Seeking To Avoid A “Fractured Internet” Google Pulls Out Of Kazakhstan
In the words of Borat, the fictional Kazakh journalist and alter-ego of comedian Sasha Baron Cohen, the government of Kazakhstan is not being “very nice” to the internet. The autocratic government of President Nursultan Nazarbayev has been for the past several years seeking to assert more control over the internet and online content available to […]
In the words of Borat, the fictional Kazakh journalist and alter-ego of comedian Sasha Baron Cohen, the government of Kazakhstan is not being “very nice” to the internet. The autocratic government of President Nursultan Nazarbayev has been for the past several years seeking to assert more control over the internet and online content available to Kazakh citizens.

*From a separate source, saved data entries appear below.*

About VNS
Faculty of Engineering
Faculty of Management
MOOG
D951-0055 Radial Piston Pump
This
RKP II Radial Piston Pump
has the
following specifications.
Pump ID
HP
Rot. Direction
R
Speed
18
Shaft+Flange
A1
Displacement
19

It recently issued an order that all internet traffic with “.kz” domain names had to be routed through servers within the country. Google isn’t having any of it and said that it would no longer operate Google.kz:
Last month, the Kazakhstan Network Information Centre notified us of an order issued by the Ministry of Communications and Information in Kazakhstan that requires all .kz domain names, such as google.kz, to operate on physical servers within the borders of that country . . . If we were to operate google.kz only via servers located inside Kazakhstan, we would be helping to create a fractured Internet. So we have decided to redirect users that visit google.kz to google.com in Kazakh.
Google could also simply redirect people to Google.ru given that more Kazakh citizens speak Russian than the official language of the country Kazakh.
As more authoritarian governments look around the world and see the “destabilizing” role the internet has played in the “Arab spring” and other democratic political uprisings, more will seek to assert control in one form or another over online content and communication or organizing tools available to their citizenry. China is Google’s most visible and formidable opponent on the matter of free speech online.
Google publishes a “censorship map” (transparency report) that reflects and logs official requests for removal of information from Google’s index in that country. Ironically Kazakhstan has only 10 requests vs. more than 4,000 from the US during the same period.